[Extract]
>> Start
So a little more detail, if you will, on the Citibank deal, I think that the deal is resoundingly successful for this Company both when measured against market conditions downtown and when just looked at in terms of absolute levels of investment returns that we and our partner, Ivanhoe Cambridge, will enjoy on this investment.
On relative terms I think we looked primarily at the more recent deals with GroupM and Jones Day -- GroupM at 3 World Trade; Jones Day at World Financial Center. And in that respect, we were able to negotiate for a gross rent beginning in 2021 that, depending on where OpEx and real estate taxes go, but assuming that is somewhere in the range of 3% to 4% increases over time, then that gross rent is somewhere right around $80 a foot. And that compares against starting rents for the GroupM deal of $68 a foot, starting rent at Jones Day at $60 a foot, each of which has a $5 bump. So that in the one case, the Tribeca location was about 22% to 23% better than a comparable vintage building in World Financial Center was able to obtain and 10% better than what new construction in the Trade Center was able to obtain.
So we feel the rent was very appropriate, if you will, given the physical plant of 388 to 390, which are exceptionally good for financial tenants. The 388 floor plate was determined through the process to be as or more efficient construction, and the 100,000 square-foot trading floor sizes at 390 are basically irreplaceable in that downtown market today. So that, combined with the location and the autonomy of control over that campus, if you will, I think was a major factor in helping us secure this tenant for our renewal.
And when you look at the concessions, I would say there to we were on a relative basis in a fairly -- fairly pleased with the outcome, if you will, where I think we had TIs of about $51 a foot, which is as against roughly $80 a foot on a nonrenewal deal, let's say, $80 a foot for a new deal plus free rent, which based on that gross rent in 2021 was about seven months free. And I think we've seen numbers in the market ranging from 16 to 34 months free. I think that 34 months free is on the Jones Day deal, if I'm not mistaken.
So that, I think, speaks volumes also to the quality of this building and the quality of the location that Citi saw in this specific property.
There were some reports, additionally, on some additional base building capital that we committed to this deal as part of the Citibank renewal. That's fairly standard for us, so I'm not exactly sure why in this instance it's called out as something unusual in the one or two reports we saw. I think there's about $67 a foot or so of base building capital that's going to go into the improvements of the building and the re-stacking of the floors to make it more efficient. And given that we had put $0 into the building over the past five or six years since acquisition and this is the sum and substance of what we will put into the building over the next 22 years, I think that $67 a foot amortized over 28 years of lease term is something -- obviously, $2.50 a foot on a straight-line basis.
>> End
[Record excerpts]
>> Start
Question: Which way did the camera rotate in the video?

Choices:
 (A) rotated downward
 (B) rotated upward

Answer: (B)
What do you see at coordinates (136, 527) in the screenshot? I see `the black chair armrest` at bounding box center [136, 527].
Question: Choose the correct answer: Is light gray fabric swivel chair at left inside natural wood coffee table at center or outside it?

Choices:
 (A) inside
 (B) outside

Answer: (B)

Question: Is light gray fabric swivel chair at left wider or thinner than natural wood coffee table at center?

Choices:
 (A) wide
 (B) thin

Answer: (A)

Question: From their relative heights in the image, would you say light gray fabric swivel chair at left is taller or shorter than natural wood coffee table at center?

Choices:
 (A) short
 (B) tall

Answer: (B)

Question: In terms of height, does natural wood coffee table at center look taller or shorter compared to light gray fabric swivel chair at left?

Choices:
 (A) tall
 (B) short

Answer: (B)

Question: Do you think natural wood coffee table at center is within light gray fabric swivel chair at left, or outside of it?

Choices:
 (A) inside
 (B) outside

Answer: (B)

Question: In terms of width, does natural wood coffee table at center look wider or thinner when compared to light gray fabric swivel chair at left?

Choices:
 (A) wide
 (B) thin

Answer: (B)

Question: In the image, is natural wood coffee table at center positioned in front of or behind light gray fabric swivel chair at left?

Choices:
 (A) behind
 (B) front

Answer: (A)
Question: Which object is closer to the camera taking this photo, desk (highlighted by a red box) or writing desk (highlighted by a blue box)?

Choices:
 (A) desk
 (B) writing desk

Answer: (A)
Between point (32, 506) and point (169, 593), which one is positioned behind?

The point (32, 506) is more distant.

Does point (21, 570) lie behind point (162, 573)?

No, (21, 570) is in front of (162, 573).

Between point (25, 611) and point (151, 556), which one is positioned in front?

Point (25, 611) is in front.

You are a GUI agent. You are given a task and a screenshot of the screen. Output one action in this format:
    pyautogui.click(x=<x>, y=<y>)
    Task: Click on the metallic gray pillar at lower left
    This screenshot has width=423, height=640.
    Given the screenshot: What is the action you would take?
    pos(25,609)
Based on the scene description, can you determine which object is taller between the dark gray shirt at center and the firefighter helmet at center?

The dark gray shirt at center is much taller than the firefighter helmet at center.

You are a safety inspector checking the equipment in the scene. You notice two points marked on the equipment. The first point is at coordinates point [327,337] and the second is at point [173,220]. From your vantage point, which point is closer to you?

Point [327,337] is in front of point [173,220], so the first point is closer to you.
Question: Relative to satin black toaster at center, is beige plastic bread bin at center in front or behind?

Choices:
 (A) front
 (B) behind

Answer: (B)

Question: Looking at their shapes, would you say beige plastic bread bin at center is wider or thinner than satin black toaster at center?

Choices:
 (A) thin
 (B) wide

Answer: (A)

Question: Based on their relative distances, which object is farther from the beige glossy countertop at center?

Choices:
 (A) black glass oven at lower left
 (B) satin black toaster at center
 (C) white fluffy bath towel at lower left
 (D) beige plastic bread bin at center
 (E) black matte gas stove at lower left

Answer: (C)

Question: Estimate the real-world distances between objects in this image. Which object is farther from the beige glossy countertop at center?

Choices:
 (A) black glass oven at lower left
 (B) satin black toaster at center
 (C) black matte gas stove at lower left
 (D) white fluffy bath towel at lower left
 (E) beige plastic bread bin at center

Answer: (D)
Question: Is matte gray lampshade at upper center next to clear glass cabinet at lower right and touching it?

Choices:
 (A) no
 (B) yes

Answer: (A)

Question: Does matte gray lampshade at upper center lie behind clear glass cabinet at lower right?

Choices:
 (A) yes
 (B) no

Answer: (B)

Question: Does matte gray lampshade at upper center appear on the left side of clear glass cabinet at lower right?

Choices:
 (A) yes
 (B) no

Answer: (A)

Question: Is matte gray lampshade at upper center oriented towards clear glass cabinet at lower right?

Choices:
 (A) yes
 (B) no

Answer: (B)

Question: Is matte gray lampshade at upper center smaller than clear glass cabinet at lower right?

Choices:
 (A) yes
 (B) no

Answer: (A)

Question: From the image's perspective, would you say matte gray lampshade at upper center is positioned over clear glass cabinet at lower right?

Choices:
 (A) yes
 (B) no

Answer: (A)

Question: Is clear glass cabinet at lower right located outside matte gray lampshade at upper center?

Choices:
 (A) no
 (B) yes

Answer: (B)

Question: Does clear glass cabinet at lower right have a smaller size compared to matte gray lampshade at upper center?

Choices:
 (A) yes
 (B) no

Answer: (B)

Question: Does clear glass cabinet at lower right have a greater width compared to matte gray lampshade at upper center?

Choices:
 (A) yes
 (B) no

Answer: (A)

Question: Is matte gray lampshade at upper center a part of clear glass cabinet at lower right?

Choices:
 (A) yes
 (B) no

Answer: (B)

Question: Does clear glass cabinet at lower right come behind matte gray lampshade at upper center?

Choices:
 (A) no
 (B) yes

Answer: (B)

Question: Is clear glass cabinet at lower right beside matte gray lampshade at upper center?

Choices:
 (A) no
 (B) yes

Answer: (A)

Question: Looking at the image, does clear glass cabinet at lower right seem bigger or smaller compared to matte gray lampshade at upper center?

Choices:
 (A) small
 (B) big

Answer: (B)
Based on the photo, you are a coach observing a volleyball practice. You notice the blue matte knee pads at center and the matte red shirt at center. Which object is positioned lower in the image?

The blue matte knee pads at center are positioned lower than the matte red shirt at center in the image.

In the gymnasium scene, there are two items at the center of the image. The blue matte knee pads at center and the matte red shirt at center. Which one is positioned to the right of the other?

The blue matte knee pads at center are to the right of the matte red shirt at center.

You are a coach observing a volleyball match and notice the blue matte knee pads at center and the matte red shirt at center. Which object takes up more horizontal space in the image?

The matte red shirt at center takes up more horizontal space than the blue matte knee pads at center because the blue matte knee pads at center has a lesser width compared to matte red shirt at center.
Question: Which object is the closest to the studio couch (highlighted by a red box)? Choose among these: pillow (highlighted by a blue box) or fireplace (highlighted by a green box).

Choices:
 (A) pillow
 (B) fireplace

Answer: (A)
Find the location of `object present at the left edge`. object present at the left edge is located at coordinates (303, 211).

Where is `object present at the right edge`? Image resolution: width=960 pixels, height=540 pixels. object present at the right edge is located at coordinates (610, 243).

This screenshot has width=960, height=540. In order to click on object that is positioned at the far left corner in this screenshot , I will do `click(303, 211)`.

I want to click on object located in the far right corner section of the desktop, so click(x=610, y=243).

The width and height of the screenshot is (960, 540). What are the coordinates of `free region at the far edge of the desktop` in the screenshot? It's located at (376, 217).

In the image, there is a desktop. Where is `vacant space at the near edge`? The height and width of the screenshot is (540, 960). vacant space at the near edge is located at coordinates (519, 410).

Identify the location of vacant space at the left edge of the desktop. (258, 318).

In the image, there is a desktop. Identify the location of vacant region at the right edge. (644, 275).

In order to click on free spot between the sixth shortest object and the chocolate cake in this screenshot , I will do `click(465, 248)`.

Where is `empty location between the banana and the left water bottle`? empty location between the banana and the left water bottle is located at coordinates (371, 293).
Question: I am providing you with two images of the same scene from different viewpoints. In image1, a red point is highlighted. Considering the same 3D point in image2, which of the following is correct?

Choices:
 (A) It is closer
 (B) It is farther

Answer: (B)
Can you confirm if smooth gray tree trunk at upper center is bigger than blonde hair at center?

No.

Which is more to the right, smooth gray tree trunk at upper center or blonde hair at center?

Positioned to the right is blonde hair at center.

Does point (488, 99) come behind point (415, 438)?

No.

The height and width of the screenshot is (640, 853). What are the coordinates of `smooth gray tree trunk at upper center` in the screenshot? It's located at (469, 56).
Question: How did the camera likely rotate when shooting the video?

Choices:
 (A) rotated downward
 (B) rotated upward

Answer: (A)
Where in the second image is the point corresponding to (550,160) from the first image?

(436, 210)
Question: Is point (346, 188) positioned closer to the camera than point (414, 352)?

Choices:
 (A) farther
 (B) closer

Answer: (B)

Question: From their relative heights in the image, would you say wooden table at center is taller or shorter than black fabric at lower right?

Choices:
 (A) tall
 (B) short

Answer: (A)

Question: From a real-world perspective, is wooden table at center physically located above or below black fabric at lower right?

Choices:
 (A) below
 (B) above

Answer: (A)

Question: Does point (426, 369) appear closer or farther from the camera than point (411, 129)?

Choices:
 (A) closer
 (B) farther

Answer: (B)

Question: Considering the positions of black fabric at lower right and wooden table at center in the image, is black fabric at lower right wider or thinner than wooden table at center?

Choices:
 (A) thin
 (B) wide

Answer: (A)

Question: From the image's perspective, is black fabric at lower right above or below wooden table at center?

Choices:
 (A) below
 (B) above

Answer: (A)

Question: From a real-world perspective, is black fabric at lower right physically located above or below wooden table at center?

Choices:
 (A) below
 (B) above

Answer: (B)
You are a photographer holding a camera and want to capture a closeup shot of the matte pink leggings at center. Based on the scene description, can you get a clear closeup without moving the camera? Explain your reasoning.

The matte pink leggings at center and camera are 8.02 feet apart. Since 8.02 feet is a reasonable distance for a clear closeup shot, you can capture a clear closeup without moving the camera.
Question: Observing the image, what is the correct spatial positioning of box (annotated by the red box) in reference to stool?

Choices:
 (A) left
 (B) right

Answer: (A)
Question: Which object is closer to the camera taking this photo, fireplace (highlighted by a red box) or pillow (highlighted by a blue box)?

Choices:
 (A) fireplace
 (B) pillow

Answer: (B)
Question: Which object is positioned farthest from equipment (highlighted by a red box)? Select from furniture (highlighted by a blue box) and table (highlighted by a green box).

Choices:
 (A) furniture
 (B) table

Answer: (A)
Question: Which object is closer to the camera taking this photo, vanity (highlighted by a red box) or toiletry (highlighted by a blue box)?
>> End
[Exercise instructions]
A - Answer these questions from the remarks on the Citibank renewal:
(i) What was the starting rent per foot on the GroupM deal?
(ii) About how much per foot in TIs did the Citibank renewal carry?
(iii) What size are the trading floors at 390?
B - Name every company or firm mentioned in the remarks on the Citibank renewal.
C - Resume the remarks on the Citibank renewal, continuing in the same speaking voice after the last sentence.
The entries above are separate material from the remarks on the Citibank renewal.

[Responses for each task]
A -
(i) $68 a foot
(ii) About $51 a foot
(iii) 100,000 square feet

B - Citibank (also called Citi), Ivanhoe Cambridge, GroupM, Jones Day

C -
So we put redevelopment capital into almost every building we purchase. In some cases, a little less. In many cases more. I guess the Viacom deal being a little less and 100 Park Avenue repositioning probably being more. So we think this is completely within the level of what's appropriate to invest not really in the form of a tenant concession, per se, but improvement to the asset, which we think is ultimately a good investment for us. And those are the economics of the deal.
Now, we measure it in terms of return, which is mostly how I like to look at these deals. I think we had an average yield through 2013 of about 9.25%. And, as a result of this deal going forward through -- I believe, through the option date, that's actually a double-digit yield of somewhere between 10% and 11%. And most importantly on an IRR basis, which I think brings it all home to roost, the IRR and the deal from acquisition through date of early adoption would be something in around 9.7% to 10%.
Now, I can tell you with certainty that our ability today to go out and find commercial space in prime Tribeca neighborhoods where we have a high credit tenant net lease, triple net lease, and with only about 50% or 53% loan to value achieve 10% levered returns would be highly challenging, and that may be an understatement.
So the deal itself is something we look at as a real victory for the Company, if you will. Our strategy of buying credit tenant net lease deals at the tops of markets -- this building was a 2007 purchase -- proved to be the right strategy insomuch as we were able to maintain a very high yield through the 2008 and 2009 downturn, and now we will be able to enjoy a consistently high and rising level of revenue, notwithstanding our financing costs fell during the first five years of this deal from $60 million a year to $34 million a year. So that is, in a nutshell, I think, how we evaluated the alternative of entering this deal, which on the one hand is a -- it's a lot of capital because it's a 2.6 million-square-foot lease. It's a big building. It's a lot of return. I think our share of the return of the net return from inception through earliest purchase date is something like $300 million net profit. So this has been an extraordinarily profitable enterprise now, and we are happy to say it will continue to be so over time, although we will have to invest some more capital into the deal. But certainly, as it relates to downtown metrics and I think as to just the measures by which we look to deploy capital then and today, it's worth our time. We did have as a backup to our strategy a residential conversion of the property, which we think also would have been quite exciting and quite profitable, which would have played out many, many years from now. But as it turned out, we were able to meet our objectives, and Citi seems to have also been able to meet their objectives with the lease renewal. And in our eyes, that was in the best interest of this Company and our shareholders. So we were happy to get that done.
There's some additional information that I think -- not really additional; it's just a summary of information that we posted on our website, which contains basically the data that has been disclosed in the press release, the supplemental and the 8-K, put it all in one place so people have the right data in front of them. And we can obviously answer any other questions, if you will, towards the back half of this conversation.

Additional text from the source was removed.